29De zeemannen waren bang dat het schip tegen een rots in stukken zou breken. Daarom gooiden ze vier ankers uit. Toen lag het schip stevig vast. Iedereen hoopte dat het snel licht zou worden.
30Intussen lieten de zeemannen de reddingsboot in het water zakken. Ze zeiden dat dat nodig was om nog meer ankers te kunnen vastmaken. Maar eigenlijk wilden ze vluchten. 31Daarom zei Paulus tegen de officier en zijn soldaten: ‘Als de zeemannen niet op het schip blijven, kunnen jullie niet gered worden.’ 32Toen hakten de soldaten de touwen door waarmee de reddingsboot vastzat, en ze lieten de boot leeg wegdrijven.

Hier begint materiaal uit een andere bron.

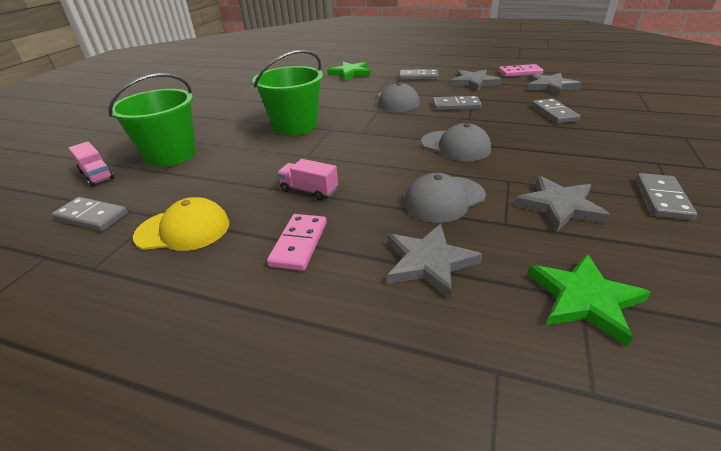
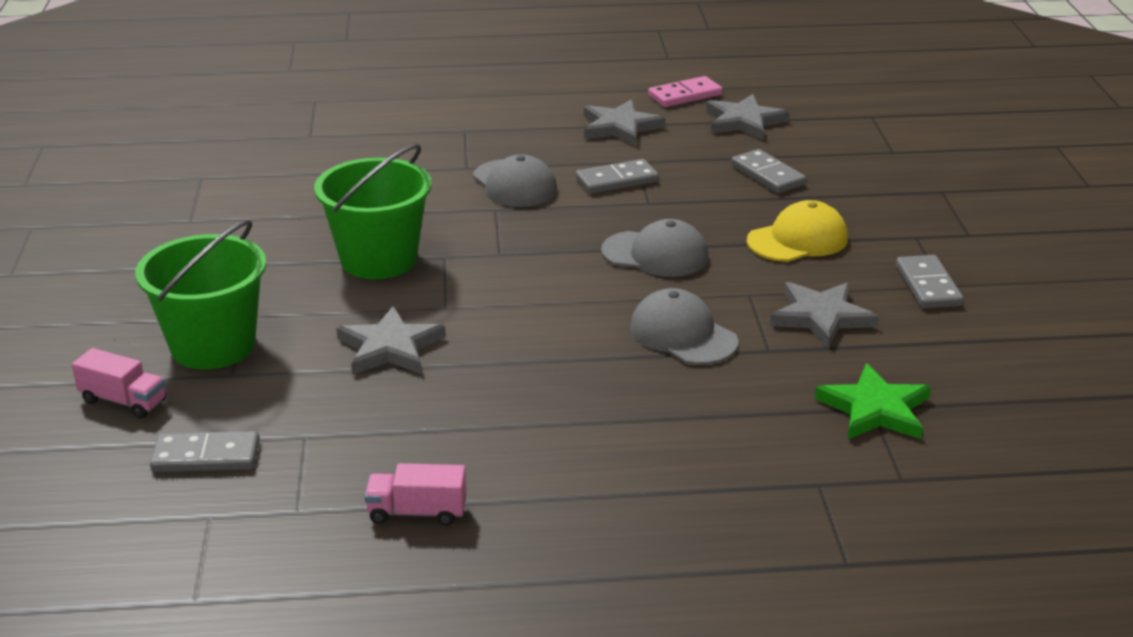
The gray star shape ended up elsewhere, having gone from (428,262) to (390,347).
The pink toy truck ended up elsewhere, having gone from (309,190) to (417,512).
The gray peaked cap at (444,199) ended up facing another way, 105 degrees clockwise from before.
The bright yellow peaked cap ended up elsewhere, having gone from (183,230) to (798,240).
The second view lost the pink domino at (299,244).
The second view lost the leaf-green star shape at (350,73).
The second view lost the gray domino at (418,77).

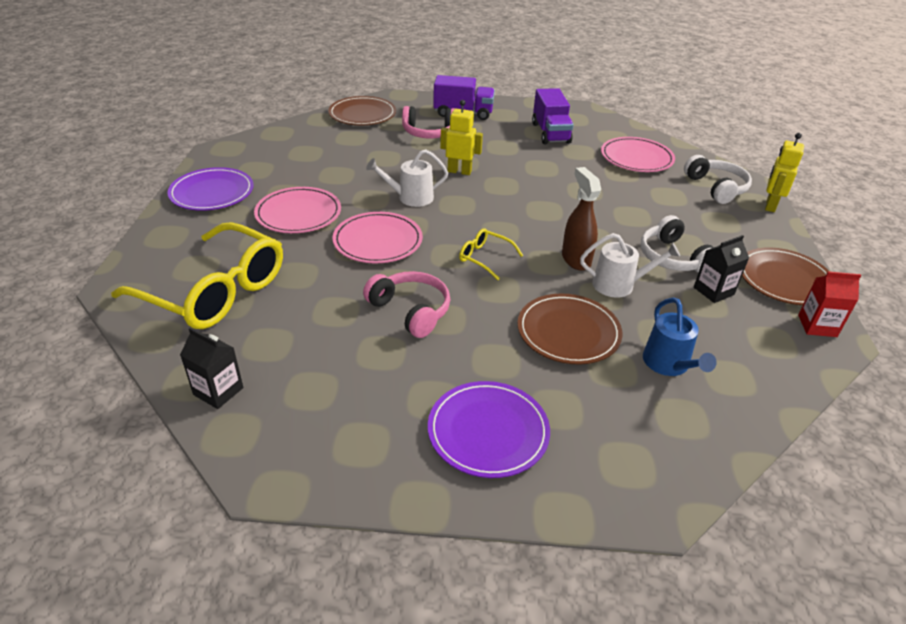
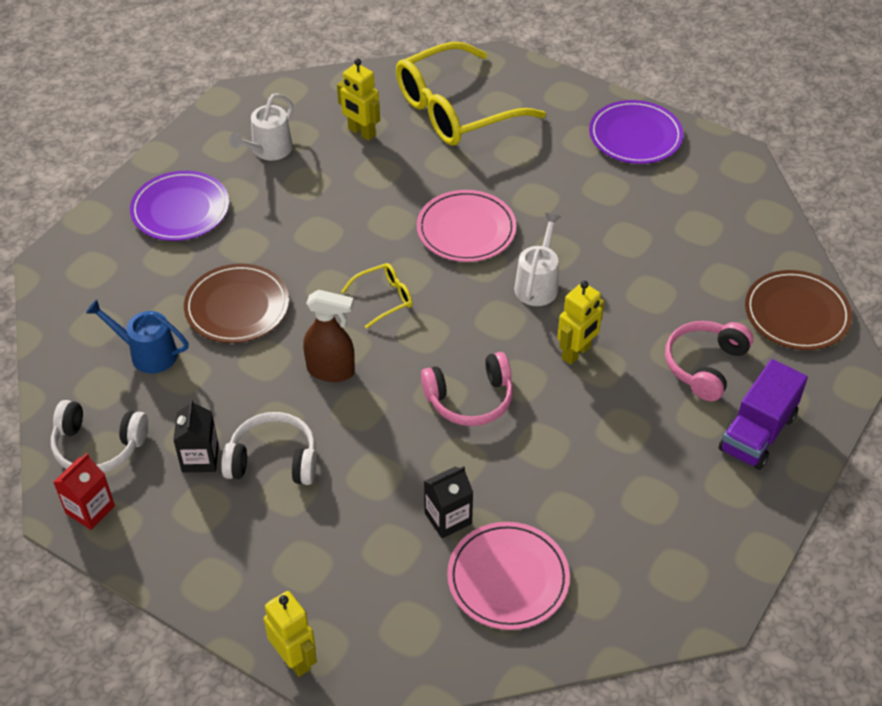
The white over-ear headphones ended up elsewhere, having gone from (716,188) to (98,446).
The white watering pot ended up elsewhere, having gone from (619,285) to (268,150).
The second view gained the bright yellow toy robot at (361,132).
The pink over-ear headphones ended up elsewhere, having gone from (411,311) to (470,399).
The ebony juice carton ended up elsewhere, having gone from (218,391) to (448,518).
The second view lost the pink plate at (298,214).
The second view lost the royal purple toy truck at (550,133).
The second view lost the russet plate at (784,280).

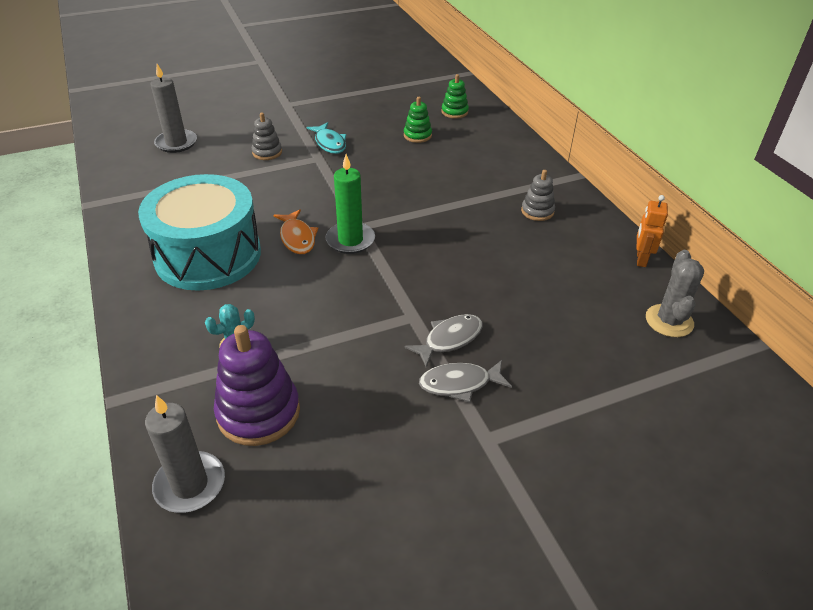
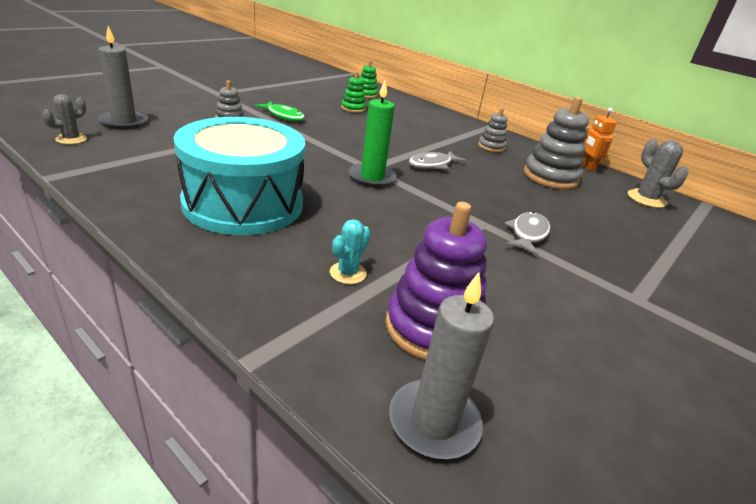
The second view gained the gray saguaro cactus at (71,139).
What was the aqua fish figure at (329,143) turned into the leaf-green fish figure at (284,116).
The gray fish figure ended up elsewhere, having gone from (459,384) to (432,165).
The second view gained the gray stacking toy at (550,177).
The second view lost the orange-coloured fish figure at (297,238).

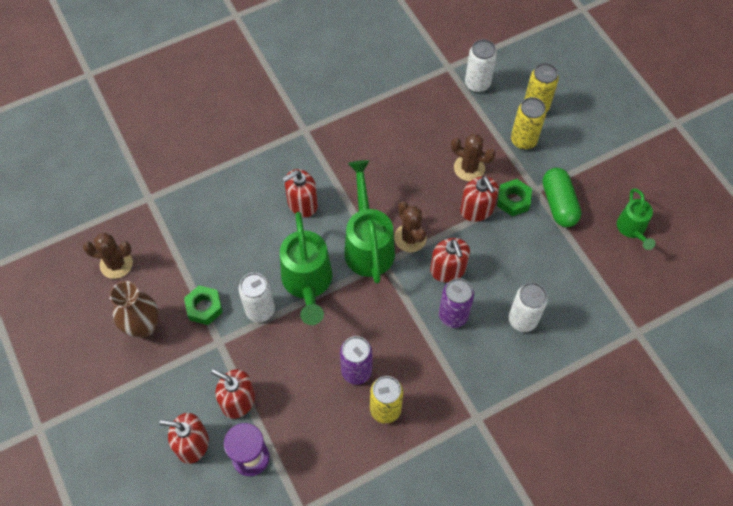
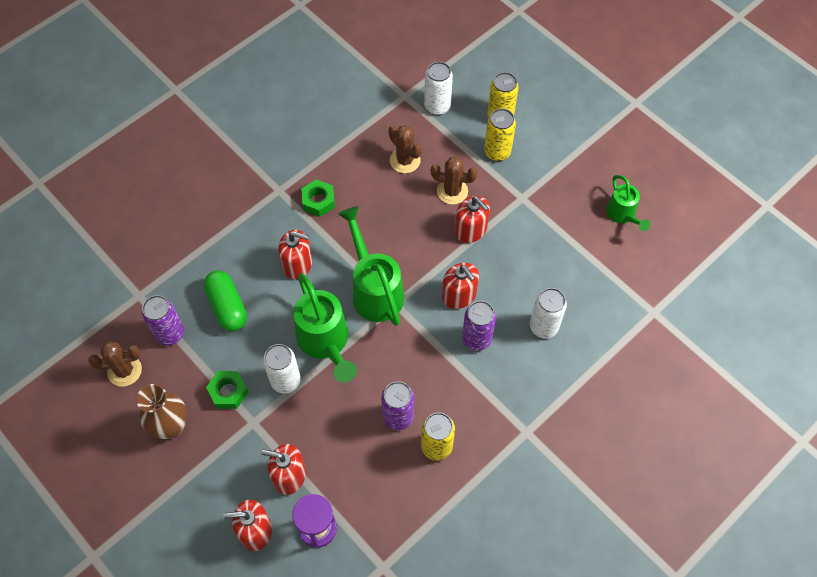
The second view gained the royal purple soda can at (170,334).
The leaf-green pill ended up elsewhere, having gone from (558,204) to (227,306).
The red soap pump at (302,203) ended up facing another way, 120 degrees counterclockwise from before.
The leaf-green hexagon nut ended up elsewhere, having gone from (513,200) to (318,201).
The russet saguaro cactus ended up elsewhere, having gone from (410,238) to (405,160).

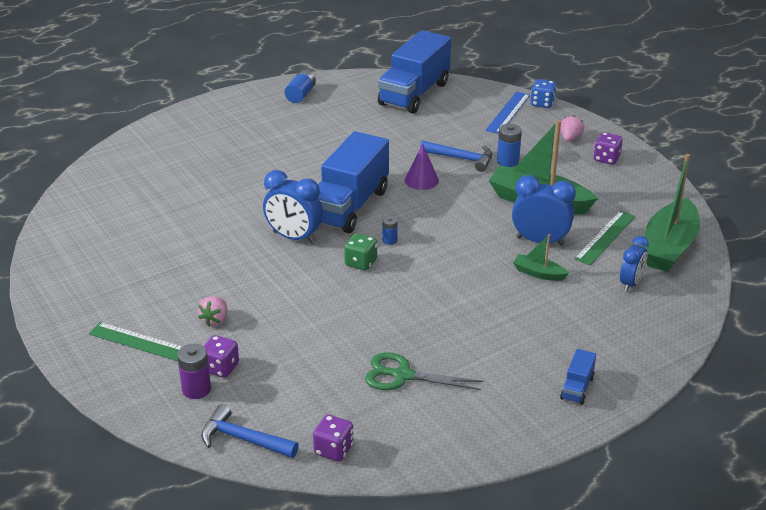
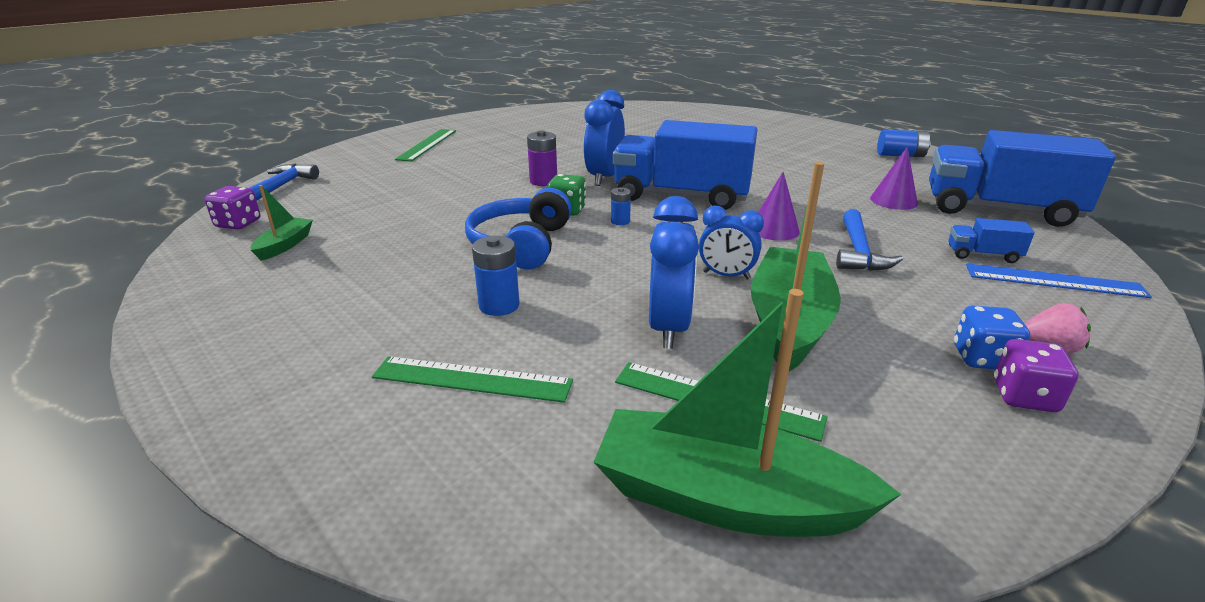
The leaf-green sailboat ended up elsewhere, having gone from (539,273) to (284,245).
The second view gained the leaf-green straightedge at (472,379).
The second view gained the cobalt over-ear headphones at (521,244).
The cobalt battery ended up elsewhere, having gone from (508,161) to (499,305).
The royal purple battery ended up elsewhere, having gone from (196,389) to (543,181).
The cobalt bedside clock ended up elsewhere, having gone from (630,283) to (726,275).
The second view gained the royal purple solid cone at (893,200).
The cobalt toy truck ended up elsewhere, having gone from (577,388) to (983,255).
The cobalt game die ended up elsewhere, having gone from (542,103) to (982,358).
The second view lost the pink toy strawberry at (215,320).
The second view lost the royal purple game die at (220,368).
The second view lost the leaf-green pair of scissors at (403,375).

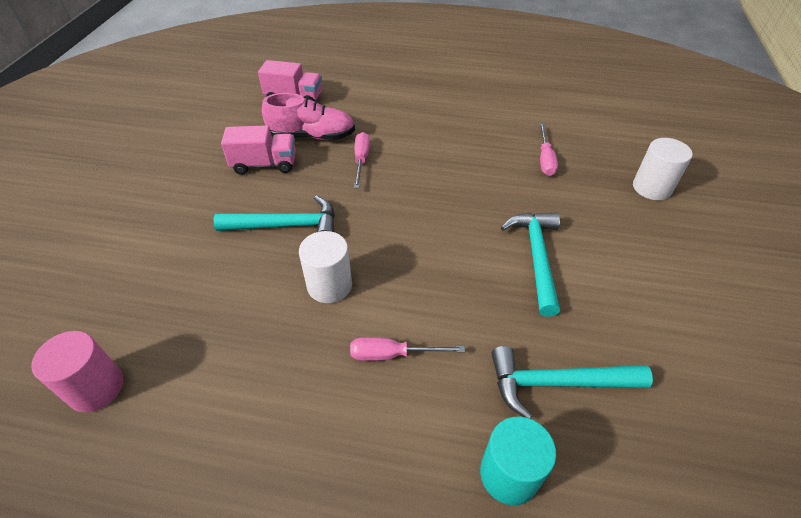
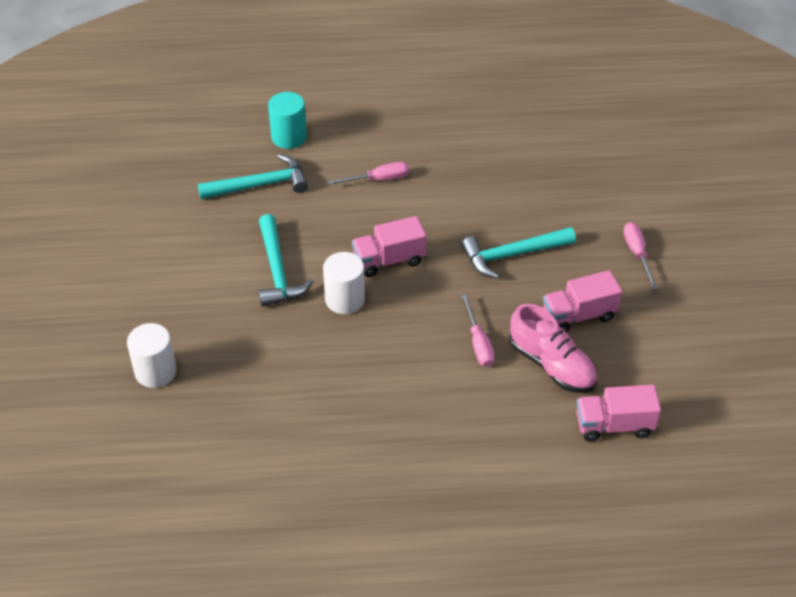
The white solid cylinder ended up elsewhere, having gone from (329,285) to (345,299).
The second view gained the pink toy truck at (389,260).
The pink shoe at (312,136) ended up facing another way, 120 degrees counterclockwise from before.
The pink screwdriver ended up elsewhere, having gone from (545,159) to (637,254).
The second view lost the pink solid cylinder at (96,388).

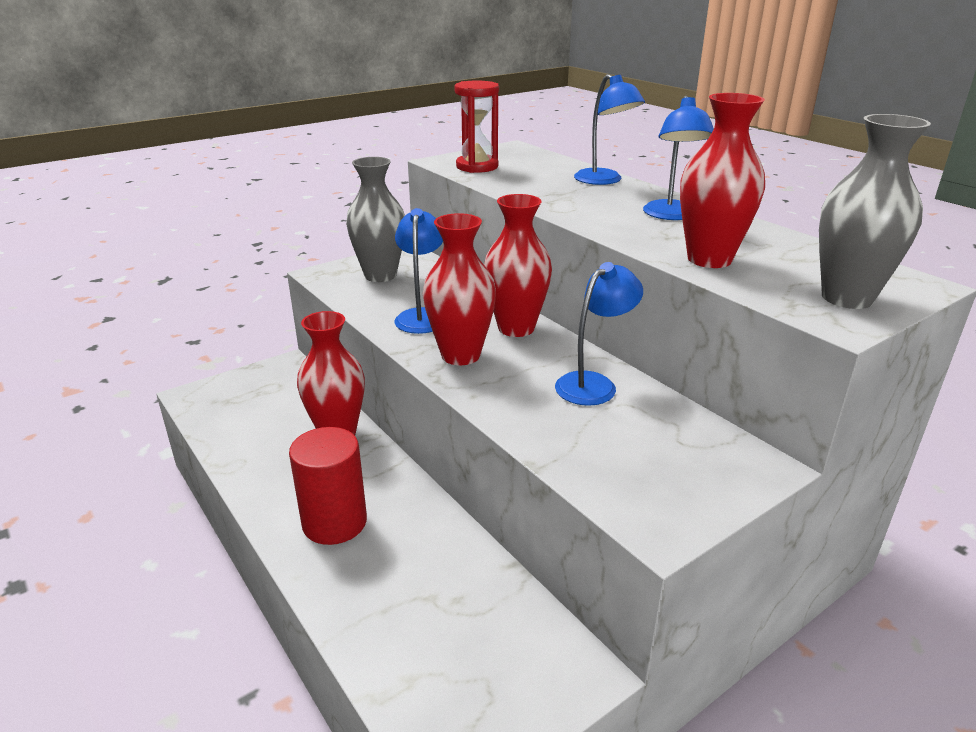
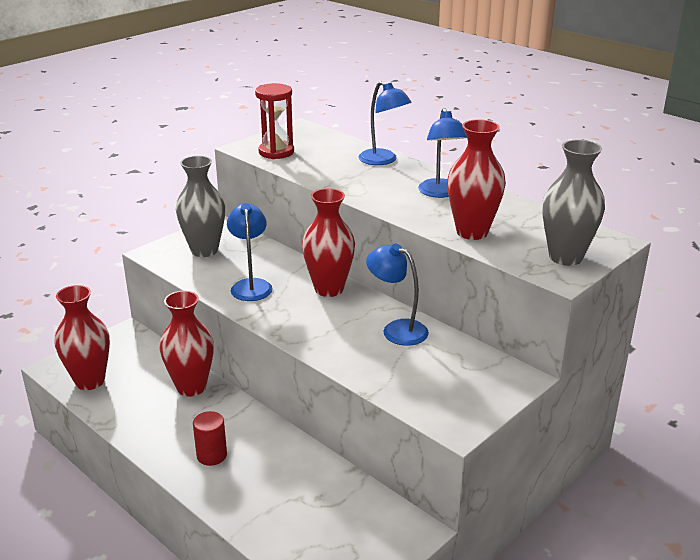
The red flower vase ended up elsewhere, having gone from (460,355) to (90,381).
The size of the red solid cylinder at (334,522) changed by a factor of 0.61.
The cobalt reading lamp at (593,384) ended up facing another way, 90 degrees counterclockwise from before.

Paulus zegt dat iedereen moet eten
33Nog voordat het ochtend werd, wilde Paulus dat iedereen wat ging eten. Hij zei: ‘Jullie zijn nu al veertien dagen lang bang, en al die tijd hebben jullie niets gegeten. 34Maar nu moeten jullie echt iets eten. Dat is nodig voor jullie redding. Want er zal niets met jullie gebeuren.’
35Toen Paulus dat gezegd had, pakte hij een brood en dankte God. Iedereen zag hoe hij het brood in stukken brak en begon te eten. 36Daardoor kregen de mensen nieuwe moed, en iedereen begon te eten. 37In totaal waren er 276 mensen op het schip.
38Toen iedereen genoeg gegeten had, werd het graan uit het schip in zee gegooid. Zo werd het schip minder zwaar.
Het schip breekt in stukken
39Toen het licht werd, zagen we een kust met een strand. We wisten niet waar we waren, maar we wilden wel proberen erheen te varen. 40Dus maakten de zeemannen de touwen los waarmee het roer vastgebonden zat. Ook de ankers die het schip op zijn plaats hielden, werden losgemaakt. Die bleven in zee achter. Tegelijk werd voor op het schip een zeil gehesen. En de zeemannen stuurden het schip recht op het strand af.
41Maar het schip raakte een zandbank onder water. Het voorste deel van het schip kwam helemaal vast te zitten. En door de kracht van de golven begon het achterste deel in stukken te breken.
Alle mensen springen in zee
42De soldaten waren bang dat de gevangenen weg zouden zwemmen en zouden ontsnappen. Daarom wilden ze hen doden. 43Maar de officier hield hen tegen, want hij wilde dat Paulus in leven zou blijven. Daarom gaf hij het bevel dat iedereen in zee moest springen. Eerst de mensen die konden zwemmen, 44en daarna de anderen. Die konden dan planken en andere delen van het schip gebruiken om te blijven drijven.
Zo kwamen alle mensen veilig aan land.